Sunday, March 5, 2023

Our March 2023 Meeting

We’re hosting this month’s Grandview Garden Club meeting on Zoom. The meeting will start at 7:00 p.mto accommodate our speaker, entomologist and wasp expert, Rob Longair who will be joining us from Ontario.


Rob has spent almost half a century studying insect behaviour, ecology, and diversity, including doing field research in Canada, the western United States, West Africa, and Belize. He developed an appreciation for what E.O. Wilson called “the little things that run the world” during an undergraduate degree at Queen’s University and has focused on insects ever since. He is particularly interested in the behaviour of solitary and social wasps, although he concentrates on solitary species, which are less likely to sting him. After retiring from a faculty position at University of Calgary, where he spent 27 years teaching a wide variety of courses, his favourite of which were field courses, he returned to the Ottawa area where he grew up. He now lives on an acre and a quarter, which he has allowed to revert to meadow from its formerly manicured state. He currently volunteers at the Canadian National Collection of Insects and Arachnids in Ottawa.

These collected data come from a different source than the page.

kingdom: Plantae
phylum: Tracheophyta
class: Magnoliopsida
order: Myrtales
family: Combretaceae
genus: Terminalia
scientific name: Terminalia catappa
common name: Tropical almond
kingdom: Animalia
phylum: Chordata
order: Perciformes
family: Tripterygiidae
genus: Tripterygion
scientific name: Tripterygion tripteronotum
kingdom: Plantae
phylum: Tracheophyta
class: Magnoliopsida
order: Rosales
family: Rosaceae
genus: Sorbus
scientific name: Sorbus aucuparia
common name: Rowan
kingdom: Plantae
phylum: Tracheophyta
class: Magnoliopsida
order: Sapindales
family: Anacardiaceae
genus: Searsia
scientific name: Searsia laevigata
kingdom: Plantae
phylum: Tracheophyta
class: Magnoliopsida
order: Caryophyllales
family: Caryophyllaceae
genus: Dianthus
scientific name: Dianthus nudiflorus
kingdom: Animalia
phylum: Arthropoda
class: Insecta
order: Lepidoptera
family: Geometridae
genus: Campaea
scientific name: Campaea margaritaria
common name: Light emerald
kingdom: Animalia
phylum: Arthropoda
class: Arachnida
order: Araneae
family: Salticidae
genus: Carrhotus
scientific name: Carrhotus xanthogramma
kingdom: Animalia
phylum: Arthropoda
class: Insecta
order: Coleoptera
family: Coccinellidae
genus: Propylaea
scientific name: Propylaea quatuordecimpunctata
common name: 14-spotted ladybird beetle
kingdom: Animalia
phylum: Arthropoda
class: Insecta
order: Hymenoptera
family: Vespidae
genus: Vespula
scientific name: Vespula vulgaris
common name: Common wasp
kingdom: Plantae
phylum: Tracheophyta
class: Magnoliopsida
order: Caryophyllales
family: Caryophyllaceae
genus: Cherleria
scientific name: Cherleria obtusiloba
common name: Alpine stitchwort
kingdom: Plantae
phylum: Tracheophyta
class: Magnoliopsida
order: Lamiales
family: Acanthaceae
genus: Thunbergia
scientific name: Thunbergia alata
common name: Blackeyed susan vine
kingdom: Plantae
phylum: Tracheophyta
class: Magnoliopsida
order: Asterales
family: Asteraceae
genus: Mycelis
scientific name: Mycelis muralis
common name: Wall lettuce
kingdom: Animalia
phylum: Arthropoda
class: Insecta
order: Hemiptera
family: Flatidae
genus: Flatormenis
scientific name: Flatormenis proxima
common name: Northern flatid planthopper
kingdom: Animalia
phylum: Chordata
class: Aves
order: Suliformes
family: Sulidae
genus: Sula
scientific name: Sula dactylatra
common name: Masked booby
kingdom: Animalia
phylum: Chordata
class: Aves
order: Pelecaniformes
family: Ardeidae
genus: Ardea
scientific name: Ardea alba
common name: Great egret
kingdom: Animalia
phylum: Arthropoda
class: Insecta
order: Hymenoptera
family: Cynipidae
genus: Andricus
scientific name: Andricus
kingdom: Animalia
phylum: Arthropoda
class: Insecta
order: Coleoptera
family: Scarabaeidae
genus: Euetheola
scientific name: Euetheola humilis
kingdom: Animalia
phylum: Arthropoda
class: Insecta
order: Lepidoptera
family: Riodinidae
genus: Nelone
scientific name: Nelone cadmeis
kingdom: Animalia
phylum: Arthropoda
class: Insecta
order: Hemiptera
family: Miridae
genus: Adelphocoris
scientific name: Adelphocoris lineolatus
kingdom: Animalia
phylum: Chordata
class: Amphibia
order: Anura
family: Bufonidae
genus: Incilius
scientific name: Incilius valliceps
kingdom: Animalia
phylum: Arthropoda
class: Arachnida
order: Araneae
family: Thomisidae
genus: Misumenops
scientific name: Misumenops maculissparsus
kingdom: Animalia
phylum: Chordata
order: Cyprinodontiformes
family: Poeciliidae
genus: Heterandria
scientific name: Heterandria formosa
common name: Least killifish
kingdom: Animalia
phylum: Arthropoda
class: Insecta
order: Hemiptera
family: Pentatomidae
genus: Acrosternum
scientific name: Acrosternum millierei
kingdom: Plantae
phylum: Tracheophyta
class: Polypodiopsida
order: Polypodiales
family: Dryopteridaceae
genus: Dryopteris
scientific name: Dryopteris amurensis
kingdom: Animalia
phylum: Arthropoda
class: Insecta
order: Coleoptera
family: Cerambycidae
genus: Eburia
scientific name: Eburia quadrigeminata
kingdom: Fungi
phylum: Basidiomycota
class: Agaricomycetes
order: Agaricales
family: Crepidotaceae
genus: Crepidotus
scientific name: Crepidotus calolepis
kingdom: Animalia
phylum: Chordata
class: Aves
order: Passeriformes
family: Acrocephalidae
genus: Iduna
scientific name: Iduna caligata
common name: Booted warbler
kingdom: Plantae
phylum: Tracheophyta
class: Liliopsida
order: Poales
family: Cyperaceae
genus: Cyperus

Here’s a description of Rob's talk, “Wasps in the Garden: The Furies, Pest Control, or Just Doing Their Best To Make More?”:

For many people, the sight of a wasp brings nervousness or, at worst, sheer terror. Will it sting me? What good are these things, anyway? Tonight, we’ll see if we can answer those questions and a few others. What, exactly, is a wasp? How do they help maintain populations of pests (real pests) in the garden or fields at numbers that allow us to grow what we want, at least most of the time. We’ll take a look at some species of wasps that lay their eggs in other insects, some that make nests by themselves and store food for their young, or the most familiar, and most feared, that live in groups of mostly sisters and feed their young with vast quantities of insects, many of which would be eating our flowers and vegetables. No, they aren’t all our friends, doing just what we want. And yes, we’ll even mention those big, disturbing hornets that have recently been identified not too far from Vancouver.




Zoom start time this month will be 7:00. We will be meeting on Zoom and our meeting link will only be sent to current members. If you'd like to join before the meeting, we'll send you the link.
(Note: this will be our last meeting via Zoom for the time being. Next month we will return to in-person meetings at the Britannia 55+ Centre. Our start times then will be 7:30 P.M. because there’s another Britannia program in the space that ends after 7:00. Once we’re meeting face-to-face again, we can resume the $4 drop-ins so people who aren’t yet members can come to the occasional meeting. We had to suspend drop-ins during Zoom/Covid, so it’ll be good to have them back. Do bring your non-member friends from April onward.)

Cheers,
Penny

PS - Our GGC Annual Plant Sale will be on Sunday, May 14th, at our usual venue on Rose St. If you are dividing plants or starting seedlings this spring, please pot up any extras for the sale. We’ll provide more details in our April meeting message.
Please note: We will not be able to accept plant/soil donations from any members who live in the Japanese Beetle regulated area west of Clark Drive. 

And plan ahead to join us for our East Vancouver Garden Tour. We’re once again having it on Father’s Day, which, this year, is Sunday, June 18th. Please note it on your calendar and we’ll tell you more about it soon.